Would you output, exactly as written, the line with "For every layout" and all lines after it to the end of the data below, and no others?
START Working data
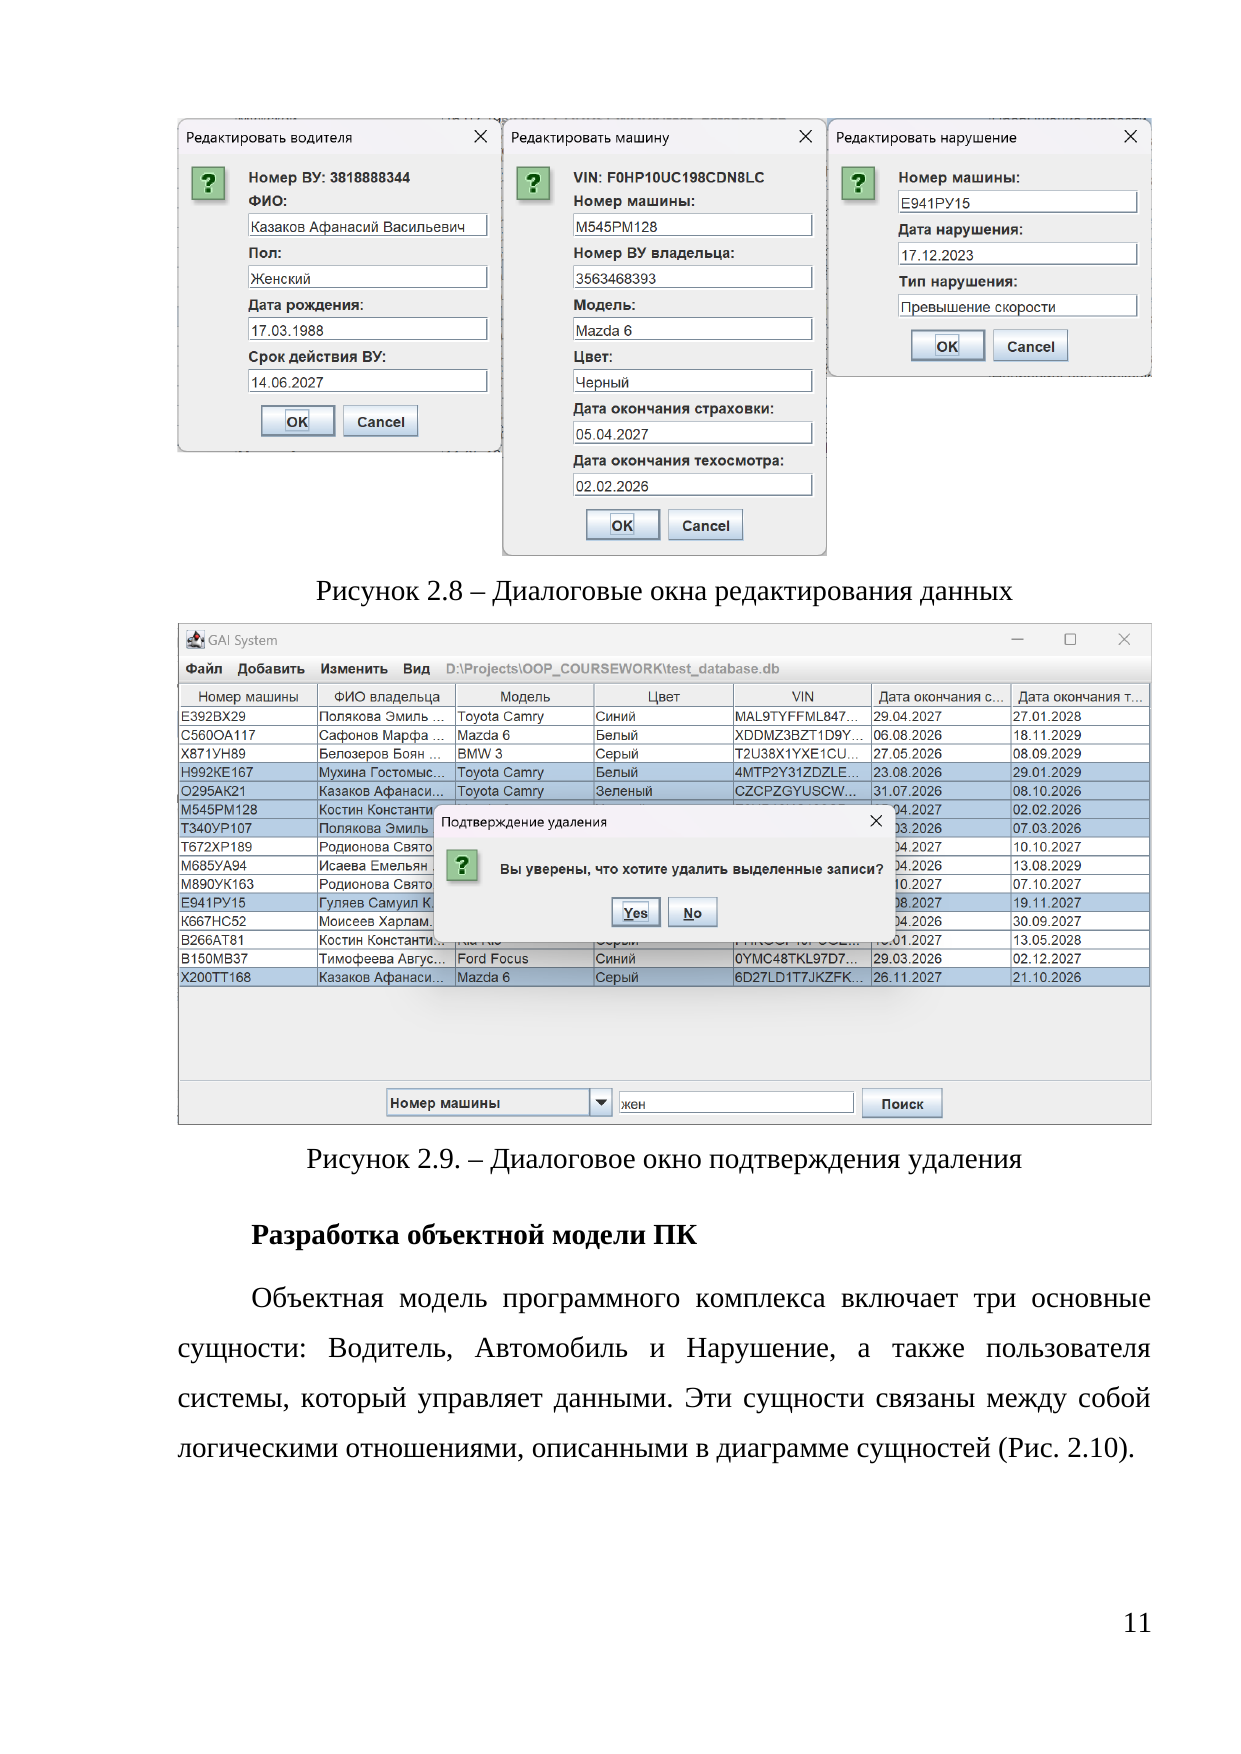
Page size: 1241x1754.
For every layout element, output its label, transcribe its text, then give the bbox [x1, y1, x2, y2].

picture [177, 623, 1152, 1125]
text Объектная модель программного комплекса включает три основные сущности: Водитель, Автомобиль и Нарушение, а также пользователя системы, который управляет данными. Эти сущности связаны между собой логическими отношениями, описанными в диаграмме сущностей (Рис. 2.10). [177, 1280, 1152, 1464]
picture [177, 118, 1152, 556]
list Рисунок 2.9. – Диалоговое окно подтверждения удаления [177, 1142, 1152, 1175]
subtitle Разработка объектной модели ПК [177, 1217, 1152, 1250]
list Рисунок 2.8 – Диалоговые окна редактирования данных [177, 573, 1152, 606]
END Working data
▸ **Exercise solution**
For every layout element, output its label, transcribe its text, then give the bbox [x1, y1, x2, y2].

picture [177, 623, 1152, 1125]
text Объектная модель программного комплекса включает три основные сущности: Водитель, Автомобиль и Нарушение, а также пользователя системы, который управляет данными. Эти сущности связаны между собой логическими отношениями, описанными в диаграмме сущностей (Рис. 2.10). [177, 1280, 1152, 1464]
picture [177, 118, 1152, 556]
list Рисунок 2.9. – Диалоговое окно подтверждения удаления [177, 1142, 1152, 1175]
subtitle Разработка объектной модели ПК [177, 1217, 1152, 1250]
list Рисунок 2.8 – Диалоговые окна редактирования данных [177, 573, 1152, 606]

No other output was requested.